Wednesday, July 29, 2009

How not to generate new business, the T-Mobile version

So, I had the unwelcome news that Sprint--they of the appalling customer service reputation--is buying out my prepaid mobile carrier, Virgin Mobile. Which would amount to survival of the fattest, except that Sprint's reputation seems to be catching up with them. Which in turn means that two companies, rather than one, will eventually crash and burn. Three, if you account for Helio being bought out by Virgin Mobile not so long ago. Go, capitalism. [wry look]

Thus, I'm in the market for alternatives. Tracfone's phones are decidedly un-sexy, even for frumpy ol' me. (a QWERTY keyboard, generous texting plan and web browsing are absolutely non-negotiable). T-Mobile looked somewhat promising, and a pre-paid plan to go with a cute little Sidekick phone seemed to fit the bill. (Scroll, if you will, to the bottom of this page to see that I'm not making this up. Yep, you see that it says "Unlimited domestic email, texting, IM and Web browsing" with $0.15/minute calling, right?)

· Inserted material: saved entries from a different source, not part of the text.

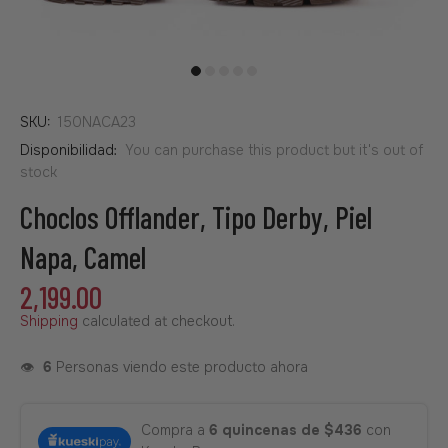
SKU:
150NACA23
Disponibilidad:
You can purchase this product but it's out of
stock
Choclos Offlander, Tipo Derby, Piel
Napa, Camel
2,199.00
Shipping
calculated at checkout.
👁️
6
Personas viendo este producto ahora
Compra a
6 quincenas de $436
con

Except that their website made it totally impossible to actually purchase a Sidekick plus a "Sidekick Prepaid" plan. Here, verbatim, is what I typed in their pre-chat questionnaire:

Why does this website make it so difficult to 1.) Buy a Sidekick and 2.) Sign up for the prepaid $1/day plan? The prepaid plans list that as an option, but nowhere do I find it, not even with the search feature.

When I pick the Sidekick and try to select a prepaid plan, the website just sends me in circles. I want a phone with a full QUERTY keyboard. I text and browse waaaay more than I talk. I'm looking for an alternative carrier now that (sucky) Sprint is buying Virgin Mobile.

Don't you think it would be a more viable business model to make it easy for me to send you money for a service I have come to value? Just askin'...
That generated a "no answer found" result, and gave me the opportunity to chat with a live representative. Except that this required a valid account number. Which I, as a prospective customer, don't have. Never mind that I'd selected "No" from the drop-down list in the pre-chat list that asked whether I am an existing customer.

The second time through the process, I faked it with my existing number and a bogus quartet of SSN digits. At the time of writing, I'm #80 in the queue. Ten minutes later, it's down to #60. At twenty minutes, I'm at #48. At thirty, I've clawed my way to 41st place. At forty, I'm averaging almost one place per minute, clocking in at #32. Fifty, I'm knocking on #26's doorbell. After a full hour, I'm 21st in line, and with that I lose my admittedly morbid curiosity to confirm that T-Mobile's [cough] "Award-winning customer service" is, in fact, a Darwin Award.

Mind you, I've been occasionally banging around the T-Mobile website the whole while, even going through the motions of pretending to add a Sidekick to my cart and running the advertised "$1/day" Sidekick plan to ground. No dice. It is simply not an option. I begin to suspect that I'm party to an experiment rather like the rat in a maze, except that there's no exit and the walls move like the trash compactor in Episode 4.

For the life of me, I can't remember the name of my Macroeconomics prof. from back in the tail end of the Reaganomics Decade--you know, the one engineered by the guy who just lost $13 million of his own money alone and barely escaped an SEC prosecution. Otherwise, I'd look her up and ask her to remind me again how capitalism is "the most efficient system for allocating goods and services."